* Tarefa proposta *
Troque "AUGUST" por "AGOSTO" e reescreva o texto de todas as linhas abaixo sem nenhuma outra mudança. Deixe as imagens de fora da resposta.
:: Seção de dados ::
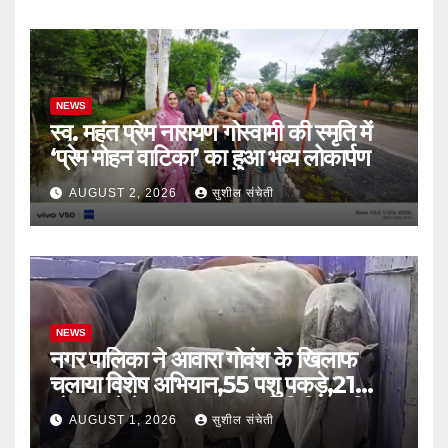
सड़कों को प्रधानमंत्री ग्रामीण सड़क योजना
में जोड़ने की मांग का सौपा मांग पत्र,किया
वृक्षारोपण
NEWS
स्व. महंत प्रेम नारायण गोस्वामी की स्मृति में
‘प्रेम मोहन वाटिका’ का हुआ भव्य लोकार्पण
AUGUST 2, 2026
सुशील संचेती
NEWS
नगर पालिका ने आवारा गोवंश के खिलाफ
चलाया विशेष अभियान,55 पशु पकड़े,21
गौशाला भेजे गए, नपाध्यक्ष प्रतिनिधि रायसिंह
AUGUST 1, 2026
सुशील संचेती
मेवाड़ा ने पशुपालकों से की सहयोग की अपील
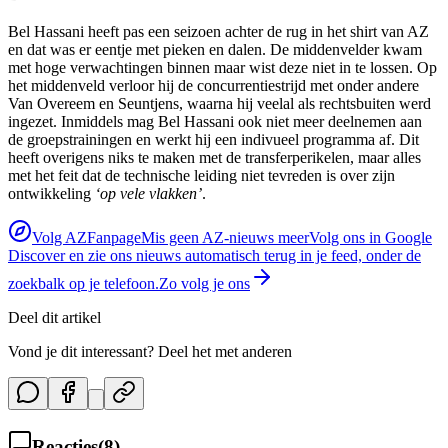
Bel Hassani heeft pas een seizoen achter de rug in het shirt van AZ
en dat was er eentje met pieken en dalen. De middenvelder kwam
met hoge verwachtingen binnen maar wist deze niet in te lossen. Op
het middenveld verloor hij de concurrentiestrijd met onder andere
Van Overeem en Seuntjens, waarna hij veelal als rechtsbuiten werd
ingezet. Inmiddels mag Bel Hassani ook niet meer deelnemen aan
de groepstrainingen en werkt hij een indivueel programma af. Dit
heeft overigens niks te maken met de transferperikelen, maar alles
met het feit dat de technische leiding niet tevreden is over zijn
ontwikkeling
‘op vele vlakken’
.
Volg AZFanpage
Mis geen AZ-nieuws meer
Volg ons in Google
Discover en zie ons nieuws automatisch terug in je feed, onder de
zoekbalk op je telefoon.
Zo volg je ons
Deel dit artikel
Vond je dit interessant? Deel het met anderen
Reacties
(
8
)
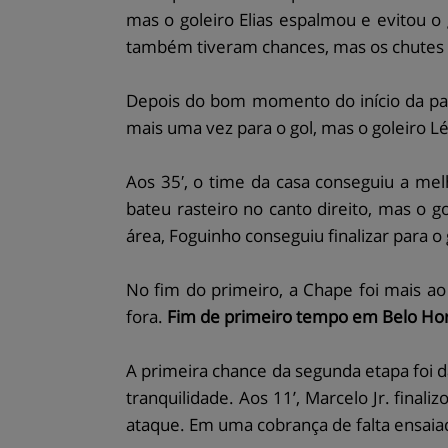
mas o goleiro Elias espalmou e evitou o 
também tiveram chances, mas os chutes 
Depois do bom momento do início da part
mais uma vez para o gol, mas o goleiro L
Aos 35′, o time da casa conseguiu a me
bateu rasteiro no canto direito, mas o g
área, Foguinho conseguiu finalizar para o g
No fim do primeiro, a Chape foi mais ao 
fora.
Fim de primeiro tempo em Belo Hor
A primeira chance da segunda etapa foi 
tranquilidade. Aos 11’, Marcelo Jr. fina
ataque. Em uma cobrança de falta ensaiada,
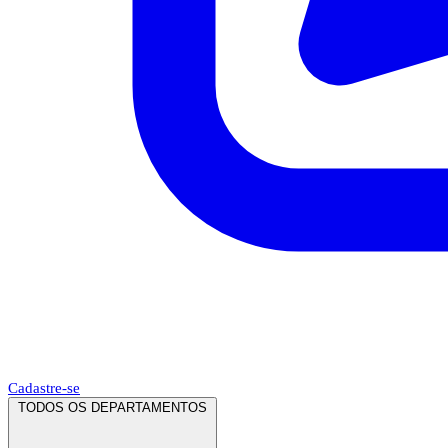
Cadastre-se
TODOS OS DEPARTAMENTOS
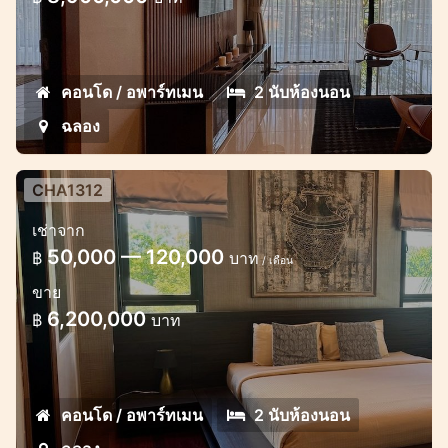
คอนโด / อพาร์ทเมน
2 นับห้องนอน
ฉลอง
CHA1312
เช่าจาก
50,000 — 120,000
฿
บาท
/ เดือน
ขาย
6,200,000
฿
บาท
คอนโด / อพาร์ทเมน
2 นับห้องนอน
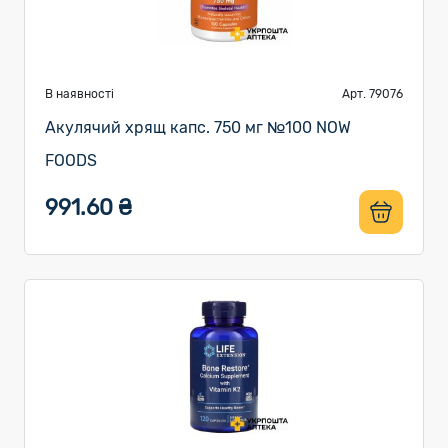
В наявності
Арт. 79076
Акулячий хрящ капс. 750 мг №100 NOW
FOODS
991.60 ₴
:::
* Resposta *
सड़कों को प्रधानमंत्री ग्रामीण सड़क योजना
में जोड़ने की मांग का सौपा मांग पत्र,किया
वृक्षारोपण
NEWS
स्व. महंत प्रेम नारायण गोस्वामी की स्मृति में
‘प्रेम मोहन वाटिका’ का हुआ भव्य लोकार्पण
AGOSTO 2, 2026
सुशील संचेती
NEWS
नगर पालिका ने आवारा गोवंश के खिलाफ
चलाया विशेष अभियान,55 पशु पकड़े,21
गौशाला भेजे गए, नपाध्यक्ष प्रतिनिधि रायसिंह
AGOSTO 1, 2026
सुशील संचेती
मेवाड़ा ने पशुपालकों से की सहयोग की अपील
Bel Hassani heeft pas een seizoen achter de rug in het shirt van AZ
en dat was er eentje met pieken en dalen. De middenvelder kwam
met hoge verwachtingen binnen maar wist deze niet in te lossen. Op
het middenveld verloor hij de concurrentiestrijd met onder andere
Van Overeem en Seuntjens, waarna hij veelal als rechtsbuiten werd
ingezet. Inmiddels mag Bel Hassani ook niet meer deelnemen aan
de groepstrainingen en werkt hij een indivueel programma af. Dit
heeft overigens niks te maken met de transferperikelen, maar alles
met het feit dat de technische leiding niet tevreden is over zijn
ontwikkeling
‘op vele vlakken’
.
Volg AZFanpage
Mis geen AZ-nieuws meer
Volg ons in Google
Discover en zie ons nieuws automatisch terug in je feed, onder de
zoekbalk op je telefoon.
Zo volg je ons
Deel dit artikel
Vond je dit interessant? Deel het met anderen
Reacties
(
8
)
mas o goleiro Elias espalmou e evitou o 
também tiveram chances, mas os chutes 
Depois do bom momento do início da part
mais uma vez para o gol, mas o goleiro L
Aos 35′, o time da casa conseguiu a me
bateu rasteiro no canto direito, mas o g
área, Foguinho conseguiu finalizar para o g
No fim do primeiro, a Chape foi mais ao 
fora.
Fim de primeiro tempo em Belo Hor
A primeira chance da segunda etapa foi 
tranquilidade. Aos 11’, Marcelo Jr. fina
ataque. Em uma cobrança de falta ensaiada,
Cadastre-se
TODOS OS DEPARTAMENTOS
คอนโด / อพาร์ทเมน
2 นับห้องนอน
ฉลอง
CHA1312
เช่าจาก
50,000 — 120,000
฿
บาท
/ เดือน
ขาย
6,200,000
฿
บาท
คอนโด / อพาร์ทเมน
2 นับห้องนอน
В наявності
Арт. 79076
Акулячий хрящ капс. 750 мг №100 NOW
FOODS
991.60 ₴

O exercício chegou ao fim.